◆ **Problem set**:
1. Answer these about the backyard beekeeping article:
(a) Which city did the couple leave when they moved to Central Florida?
(b) Which beekeepers' group did they join?
(c) How many weeks did they work in Pat Allen's bee yard before buying a hive?
2. Could you carry on the backyard beekeeping article from where it stops?

The Buzz on Bees by Mary Stein Hurst

The Buzz on Bees
By Mary Stein Hurst

Backyard beekeepers Bonnie Sprague and her husband Ray Duchesneau don bee keeping veils, gloves and white clothes for their weekly task of making sure their four hives of bees are healthy and happy while not getting stung too many times.

“If you keep bees, you will be stung,” Duchesneau said. “But they are normally not aggressive. I won’t do anything to hurt them if they don’t do anything to hurt me. We are not stung often but when we are, it’s usually our fault. I have to think that somehow they know if they sting us, they’ll die.”

The couple has a back yard garden where she grows flowers and he plants vegetables and fruits. Since they bought their first hive, they have enjoyed yields at least twice what they had been because their bees pollinate the plants.

They moved to Central Florida from Boston, where people were concerned about growing and eating healthy foods. Almost two years ago, the couple decided to invest in bee hives to help them grow bigger and better fresh produce.

The retired couple began investigating beekeeping two years ago, when they attended a beekeeping seminar sponsored by the University of Florida extension service, where experts there advised anyone interested in having bees join a group. They joined the Ridge Beekeepers Association, where they met Pat Allen, another transplant who brought his bees with him from upstate New York several years ago.

“We worked with him in his bee yard for four weeks before we bought a hive,” Sprague said.

◆ **Data provided**:

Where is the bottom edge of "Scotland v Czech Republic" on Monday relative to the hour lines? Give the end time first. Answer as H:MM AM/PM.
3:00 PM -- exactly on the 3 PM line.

◆ **Expected results**:
1.
(a) Boston
(b) The Ridge Beekeepers Association
(c) Four weeks

2.
Allen owns Pat’s Apiaries, which is a side business for him and his family. Their beekeeping is on a much larger scale than Sprague and Deschenau’s. Allen offers his hives to farmers for crop pollination. He also takes calls from people who need bees removed from their property.

But however many hives people have, there is excess honey. Because Pat’s Apiaries pollinate other crops, he sells orange blossom, wildflower and palmetto honey. Sprague and Duchesneau label theirs wildflower because their bees hang out mostly in the neighborhood taking pollen from plants and nectar from flowers to make honey, the bees extra food supplies for a long, more chilly winter when flowers are dormant.

The Lake Alfred couple has learned much since they began beekeeping. They inspect their four hives and two temporary ones, where they place their overflow.

“The bee colony gets bigger and bigger and bigger,” Duchesneau said. “When they run out of room they swarm.”

They’ve had them swarm in trees in the back yard. One swarm just left, the queen taking the other bees with her. Sprague transferred another to a temporary hive, where the bees make new queens and begin a new colony. They had swarmed on a tree branch and were quiet.

“I handed Ray the branch and said ‘Don’t drop it.’,” Sprague said. “I laid it down in front of the temporary hive and they went right in.”

The queen is about an inch long and all activity centers around her in the natural beehive hierarchy. The average queen lays 1,000 eggs a day for about two years. In three days, the eggs hatch in the hive. As the bees age, they go from being house bees, keeping the hive clean and feeding bee larva, to eventually leaving the hive to forage, bringing back the materials necessary to make honey.

And make honey they do.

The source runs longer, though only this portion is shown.